I think the most likely result is that mortgage loans are going to see
stratification in price - borrowers with high salaries and good credit
histories are going to see little to no negative change with possible positive
change; borrowers with low salaries and poor to mediocre credit will see loans
they can't afford.

Partially, this came about because we (and by "we" I guess I mean US
politicians) wanted to extend home ownership to more people - specifically
historically disadvantaged people who didn't have access to the loan terms
that those brought up as upper-middle class have access to. It's a laudable
goal and one that we should try again in the future (albeit in a different
way).

Since someone will probably ask what other way: One example of that would be
to allow double deductability of mortgage interest to a certain mortgage
value. So, let's say median home value is 300,000. If you allow a double
deduction up to 150,000 in value, people with the median home see no change.
People buying lower-valued homes see a positive increase in their ability to
purchase that home - and that positive increase is paid for by the rich people
in million dollar homes who can't deduct all their mortgage interest anymore.
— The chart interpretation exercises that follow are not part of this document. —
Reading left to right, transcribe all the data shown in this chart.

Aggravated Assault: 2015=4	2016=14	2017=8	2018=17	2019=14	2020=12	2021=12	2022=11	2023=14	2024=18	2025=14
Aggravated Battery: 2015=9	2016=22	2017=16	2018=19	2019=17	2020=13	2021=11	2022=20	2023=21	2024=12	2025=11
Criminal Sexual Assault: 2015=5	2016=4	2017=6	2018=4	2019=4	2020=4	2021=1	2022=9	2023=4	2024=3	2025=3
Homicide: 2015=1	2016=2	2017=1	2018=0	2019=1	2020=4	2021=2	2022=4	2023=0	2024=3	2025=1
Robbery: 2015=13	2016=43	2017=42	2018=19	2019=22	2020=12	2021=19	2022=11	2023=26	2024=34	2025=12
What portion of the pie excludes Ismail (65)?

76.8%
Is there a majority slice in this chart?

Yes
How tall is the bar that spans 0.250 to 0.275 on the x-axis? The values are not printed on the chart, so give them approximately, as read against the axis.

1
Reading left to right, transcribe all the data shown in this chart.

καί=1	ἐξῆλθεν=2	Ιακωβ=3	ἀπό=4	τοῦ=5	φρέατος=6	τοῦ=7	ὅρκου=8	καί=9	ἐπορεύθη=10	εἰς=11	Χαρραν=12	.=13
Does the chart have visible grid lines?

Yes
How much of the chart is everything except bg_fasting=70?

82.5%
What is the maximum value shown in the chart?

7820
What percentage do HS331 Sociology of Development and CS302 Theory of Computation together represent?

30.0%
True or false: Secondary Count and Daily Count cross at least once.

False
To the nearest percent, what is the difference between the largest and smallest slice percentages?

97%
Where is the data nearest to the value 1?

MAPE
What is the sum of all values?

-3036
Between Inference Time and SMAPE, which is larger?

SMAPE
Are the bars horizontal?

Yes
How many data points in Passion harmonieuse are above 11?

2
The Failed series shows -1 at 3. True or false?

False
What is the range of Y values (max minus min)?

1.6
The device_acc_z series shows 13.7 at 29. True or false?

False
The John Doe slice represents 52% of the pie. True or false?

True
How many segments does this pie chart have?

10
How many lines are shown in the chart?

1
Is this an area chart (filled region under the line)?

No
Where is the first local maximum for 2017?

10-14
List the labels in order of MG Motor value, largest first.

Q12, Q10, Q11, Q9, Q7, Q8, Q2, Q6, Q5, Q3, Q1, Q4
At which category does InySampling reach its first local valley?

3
Macroeconomics is complicated. My best advice is to be prudent yourself, live
within your means, and not get caught up in the trends of people who think the
economy is collapsing or that golden ages will never end.

------
ltbarcly
Questions like this are really questions about words.

Was the Roman Empire too big to fail? Sortof, in that it so thoroughly changed
how people thought and lived that even 2000 years later we are very obviously
Roman in many of our laws, habits, and worldview. The key is that the ruling
families of Rome are nowhere to be found as such.

So yes, the American economy will probably continue in much the same form for
the next thousand years or so all over the world. Our huge amounts of natural
resources, talent, and farmable land aren't going anywhere. The __real
__question, the one coded into the title of this post, is "Is America
influential enough to take a huge hit without the people who are currently
very wealthy having to give up their money bins." and hopefully, for the rest
of us who don't have money bins and can only become wealthy through our own
work, and thus depend on a fair system, the answer is no.

------
pmorici
This begs the question of why in the heck did they let it get to big to fail.
and what are they going to do to shrink it down so next time they can let it
scum to market forces.